At first, I tried to upgrade the current vCenter (running as a VM) and that blew up for some reason that I don't recall. When I looked at the programs list though, there was a bunch of older version software (thanks for keeping 4.0, 4.1, 5.0 versions of the client installed) and honestly, that VM always felt a bit sluggish and the vcenter service would commonly not start. So, I decided to move it to a different datastore and shut it down.
Before shutting it down, I deployed a new 2008 R2 vm from my template which I've used on many other machines.

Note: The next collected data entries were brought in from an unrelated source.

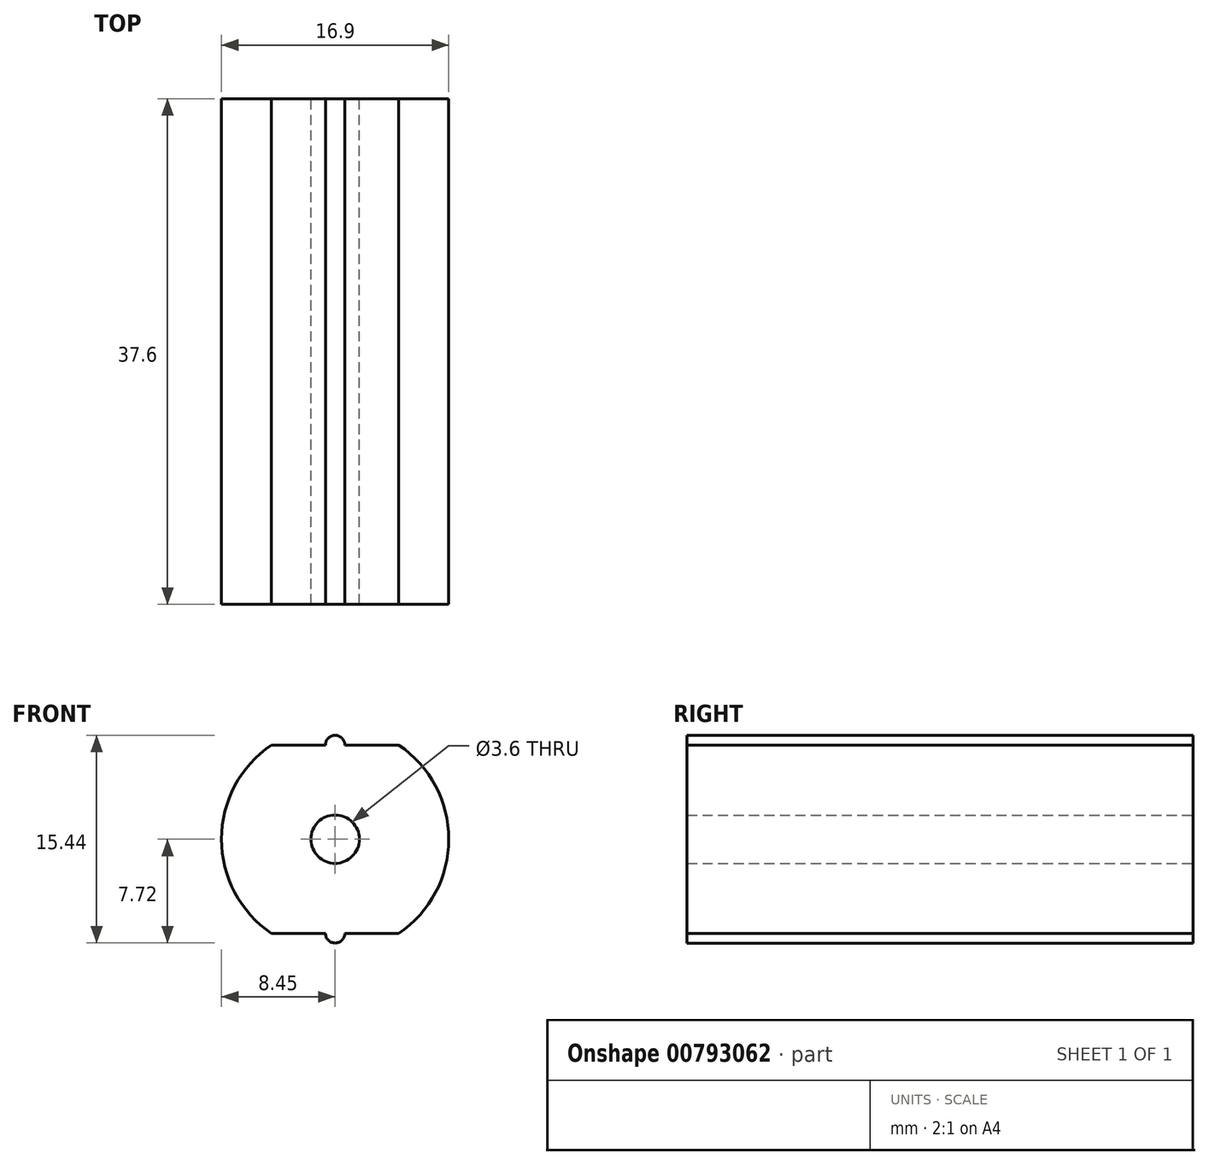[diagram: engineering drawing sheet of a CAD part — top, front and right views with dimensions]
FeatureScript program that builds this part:
annotation { "Feature Type Name" : "Feature", "Feature Type Description" : "" }
export const myFeature = defineFeature(function(context is Context, id is Id, definition is map)
    precondition{}
    {
        {
            var Q0;
            Q0=qCreatedBy(makeId("Front.planeOp"),FACE);
            var sketch = newSketch(context, id + "F0", { "sketchPlane" : qUnion([Q0])});
            skArc(sketch, "E0", {"start": v(-4.73, 7) * mm, "mid": v(-8.45, 0) * mm, "end": v(-4.73, -7) * mm});
            skCircle(sketch, "E1", {"center": v(0, 0) * mm, "radius": 1.13 * mm});
            skCircle(sketch, "E2", {"center": v(0, 0) * mm, "radius": 1.8 * mm});
            skArc(sketch, "E3.trimOffspring", {"start": v(4.73, -7) * mm, "mid": v(8.45, 0) * mm, "end": v(4.73, 7) * mm});
            skPoint(sketch, "E4.center.orphan", {"position": v(0, 7) * mm});
            skPoint(sketch, "E5.center.orphan", {"position": v(0, -7) * mm});
            skLineSegment(sketch, "E6", {"start": v(-4.73, 7) * mm, "end": v(-0.72, 7) * mm});
            skLineSegment(sketch, "E7", {"start": v(-4.73, -7) * mm, "end": v(-0.72, -7) * mm});
            skArc(sketch, "E8", {"start": v(0.73, 7) * mm, "mid": v(0, 7.72) * mm, "end": v(-0.72, 7) * mm});
            skArc(sketch, "E9", {"start": v(-0.72, -7) * mm, "mid": v(0, -7.72) * mm, "end": v(0.73, -7) * mm});
            skLineSegment(sketch, "E10.trimOffspring", {"start": v(0.73, 7) * mm, "end": v(4.73, 7) * mm});
            skLineSegment(sketch, "E11.trimOffspring", {"start": v(0.73, -7) * mm, "end": v(4.73, -7) * mm});
            skSolve(sketch);
        }
        {
            var Q0;
            Q0=makeQuery(id+"F0.imprint","IMPRINT",FACE,{"disambiguationData":[TD([[makeQuery(id+"F0.imprint","IMPRINT",EDGE,{"derivedFrom":sQuery(id+"F0.wireOp",EDGE,"E0")}),1.0]])]});
            extrude(context, id + "F1", {"entities" : qUnion([Q0]), "endBound" : BoundingType.SYMMETRIC, "depth" : 37.6 * mm, "offsetDistance" : 25 * mm});
        }
    });
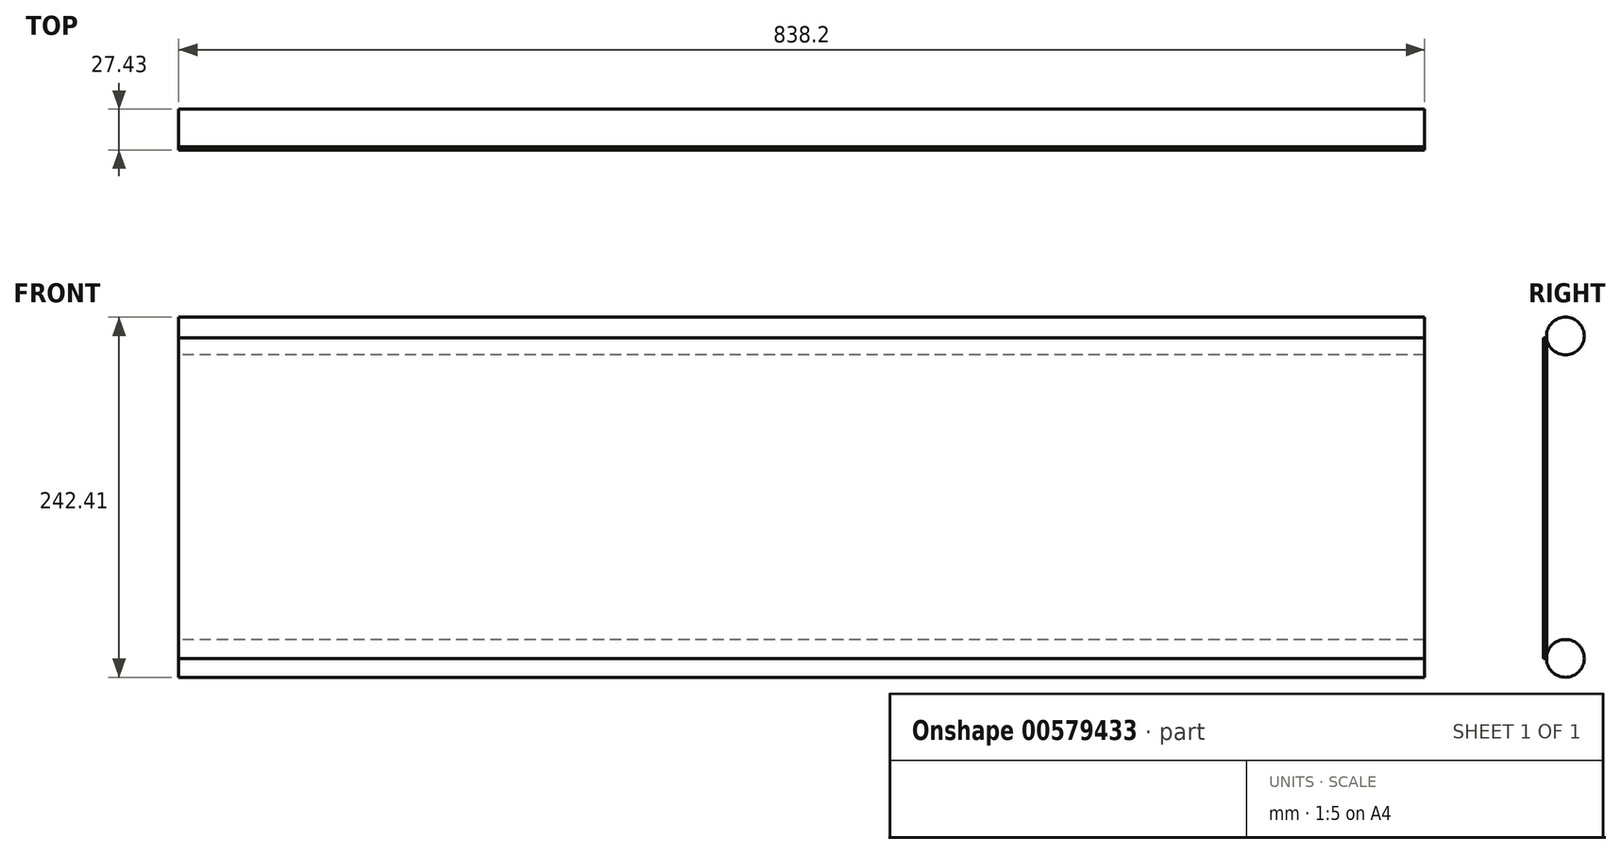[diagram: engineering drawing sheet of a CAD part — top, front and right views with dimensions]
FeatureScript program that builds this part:
annotation { "Feature Type Name" : "Feature", "Feature Type Description" : "" }
export const myFeature = defineFeature(function(context is Context, id is Id, definition is map)
    precondition{}
    {
        {
            var Q0;
            Q0=qCreatedBy(makeId("Front.planeOp"),FACE);
            var sketch = newSketch(context, id + "F0", { "sketchPlane" : qUnion([Q0])});
            skLineSegment(sketch, "E0.bottom", {"start": v(-293.76, 115.35) * mm, "end": v(544.44, 115.35) * mm});
            skLineSegment(sketch, "E0.top", {"start": v(-293.76, -100.55) * mm, "end": v(544.44, -100.55) * mm});
            skLineSegment(sketch, "E0.left", {"start": v(-293.76, 115.35) * mm, "end": v(-293.76, -100.55) * mm});
            skLineSegment(sketch, "E0.right", {"start": v(544.44, 115.35) * mm, "end": v(544.44, -100.55) * mm});
            skSolve(sketch);
        }
        {
            var Q0;
            Q0=makeQuery(id+"F0.imprint","IMPRINT",FACE,{"disambiguationData":[TD([[makeQuery(id+"F0.imprint","IMPRINT",EDGE,{"derivedFrom":sQuery(id+"F0.wireOp",EDGE,"E0.bottom")}),-1.0]])]});
            extrude(context, id + "F1", {"entities" : qUnion([Q0]), "depth" : 2.03 * mm, "offsetDistance" : 25.4 * mm});
        }
        {
            var Q0;
            Q0=makeQuery(id+"F1.opExtrude","SWEPT_FACE",FACE,{"disambiguationData":[OSD([sQuery(id+"F0.wireOp",EDGE,"E0.left")])]});
            var sketch = newSketch(context, id + "F2", { "sketchPlane" : qUnion([Q0])});
            skCircle(sketch, "E1", {"center": v(-12.7, -100.55) * mm, "radius": 12.7 * mm});
            skCircle(sketch, "E2", {"center": v(-12.7, 116.46) * mm, "radius": 12.7 * mm});
            skSolve(sketch);
        }
        {
            var Q0;
            Q0 = qSketchRegion(id + "F2", true);
            extrude(context, id + "F3", {"entities" : qUnion([Q0]), "oppositeDirection" : true, "depth" : 838.2 * mm, "offsetDistance" : 25.4 * mm});
        }
    });
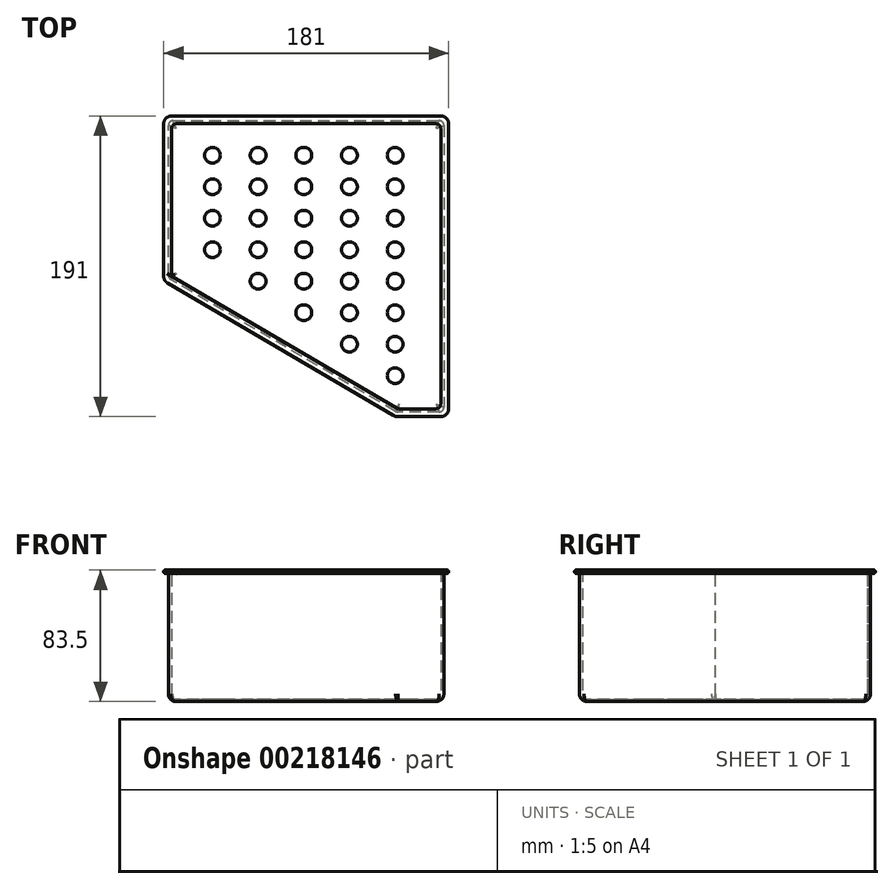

I took a snapshot of the vm at each stage while installing and was very methodical on installing the 3 different, check...4 different aspects to a modern vCenter install.
- Single Sign-On
- Inventory Service
- vCenter
- Web Client (supposedly optional, but required for 5.1 (and beyond) features...)
- Check out my other post on this subject
Moving on, after installing the first 2 without a hitch, vCenter would NOT install. I kept getting this...
and then this...
So I when hitting up Giggle for the problem, I found a link saying to give the Network Service permissions on the C:\ drive and that would fix it. Admittedly, this did reference older 4.0 or 4.1 installs, but was my exact error # 28038. Now, I don't know if you know this, but it is not trivial to modify the permissions on C:\Program Files, c:\Program Files (x86) or c:\Windows in 2008 R2...meaning it won't let you. Specifically Administrators has special permissions set and "Change Permission" is not one of them; obviously neither is Full Control. Based on that and considering the web wasn't blowing up about 5.1 on 2008 R2, I theorized this wasn't my answer.
The other suggestions were around "making sure its not a domain controller" and "remove the ADAM or AD LDS role" which neither was installed of course. I kept seeing references to IPv6 for name resolution, but I've used DNS once or twice in my time, so that wasn't the problem (yes I did triple check all resolution directions just to make sure). IPv4 worked fine, but so did IPv6; if you just ping the name on a 2008R2 server, often you will get a reply from the IPv6 addreess.
Another thing was that my template was fully patched as of 6/10/2012 or something, but in the Programs list, it had Visual 2008 or 2005 redistributable patches as well as Silverlight. I couldn't imagine how any of that was screwing this, but I uninstalled them anyway, but that didn't fix the install.
So...I was stumped and it was 2am. I had 2 choices...completely registry-disable IPv6 and/or completely rebuild. I of course was tired of screwing around and rebuilt. Again very methodical...snapshots at each stage. I didn't even patch the server...just install os, install vmware tools, configure IP, add to domain, and then start vcenter install.
This time I chose the simple install considering I was doing just that. Guess what...worked no problem including the web client install (which previoulsy had not worked due to some other variable I can't remember)! I suspect that either a patch was getting in the way or one of the pre-setup bits I had done on the template had somehow screwed it up.
So, sometimes punting really is the best and only choice.
Go Pats!
Again, for anyone looking for a very descriptive walkthrough of a 5.1 vCenter install, please reference
Derek Seaman's 796000 step process to installing vCenter 5.1.0a! (its really only 13).